MAX. – Elles ont explosé.
Silence.
Face à une montée subite des températures, l’État décide de mettre en place un rationnement drastique de l’eau.
C’est lundi. Flo arrive dans un village au bout d’une route qui tourne. Elle y vient en tant que nouvelle propriétaire, décidée à commencer une exploitation maraîchère.
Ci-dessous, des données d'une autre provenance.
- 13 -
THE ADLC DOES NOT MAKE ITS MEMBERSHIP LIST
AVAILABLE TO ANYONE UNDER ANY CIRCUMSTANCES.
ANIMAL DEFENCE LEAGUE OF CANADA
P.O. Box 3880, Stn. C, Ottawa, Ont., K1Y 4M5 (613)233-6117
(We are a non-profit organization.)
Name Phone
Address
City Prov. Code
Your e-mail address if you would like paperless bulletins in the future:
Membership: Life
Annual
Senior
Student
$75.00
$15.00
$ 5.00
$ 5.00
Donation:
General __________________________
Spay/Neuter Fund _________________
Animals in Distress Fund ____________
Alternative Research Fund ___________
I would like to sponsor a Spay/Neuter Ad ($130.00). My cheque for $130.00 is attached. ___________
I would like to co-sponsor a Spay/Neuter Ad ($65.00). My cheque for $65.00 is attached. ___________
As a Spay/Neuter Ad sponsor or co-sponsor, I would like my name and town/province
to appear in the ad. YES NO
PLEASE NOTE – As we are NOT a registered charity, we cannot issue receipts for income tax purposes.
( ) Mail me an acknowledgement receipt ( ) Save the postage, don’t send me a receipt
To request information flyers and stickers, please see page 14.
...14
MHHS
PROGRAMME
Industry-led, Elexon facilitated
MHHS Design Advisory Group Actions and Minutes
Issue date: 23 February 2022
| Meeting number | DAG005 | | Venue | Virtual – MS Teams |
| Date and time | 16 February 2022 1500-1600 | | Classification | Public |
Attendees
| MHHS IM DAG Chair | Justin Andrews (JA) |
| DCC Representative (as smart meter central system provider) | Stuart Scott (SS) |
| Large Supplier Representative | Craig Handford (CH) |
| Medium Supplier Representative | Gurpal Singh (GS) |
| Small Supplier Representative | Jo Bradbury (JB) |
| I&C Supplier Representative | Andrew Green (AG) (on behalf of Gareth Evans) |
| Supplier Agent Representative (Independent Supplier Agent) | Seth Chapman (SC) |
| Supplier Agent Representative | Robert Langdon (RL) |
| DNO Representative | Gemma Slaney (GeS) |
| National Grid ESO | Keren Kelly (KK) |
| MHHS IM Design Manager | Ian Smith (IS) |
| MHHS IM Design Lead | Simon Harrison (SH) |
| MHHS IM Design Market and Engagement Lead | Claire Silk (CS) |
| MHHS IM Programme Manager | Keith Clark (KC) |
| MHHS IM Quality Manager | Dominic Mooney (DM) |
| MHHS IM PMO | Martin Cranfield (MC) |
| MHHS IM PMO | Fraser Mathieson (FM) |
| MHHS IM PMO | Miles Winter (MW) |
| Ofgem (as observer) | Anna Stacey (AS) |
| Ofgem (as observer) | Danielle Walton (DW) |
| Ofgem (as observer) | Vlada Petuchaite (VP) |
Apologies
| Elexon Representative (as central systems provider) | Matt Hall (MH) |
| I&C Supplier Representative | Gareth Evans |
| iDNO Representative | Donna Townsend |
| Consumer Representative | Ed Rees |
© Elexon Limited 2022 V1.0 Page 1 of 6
Comme habitant·e·s. il reste Fab et Max, qui dirigent la seule exploitation restante. Gigi, leur employée, possède une voiture qui ne roule plus et beaucoup d’insultes. Et puis la dernière c’est la doyenne, Mirèio. Le travail lui a peu à peu volé l’autonomie à son corps ; réduite à devoir regarder les autres s’activer depuis sa chaise, il lui reste la parole pour faire tourner son monde. Elle a vu naître le village et elle l’observe mourir, un fusil à la main.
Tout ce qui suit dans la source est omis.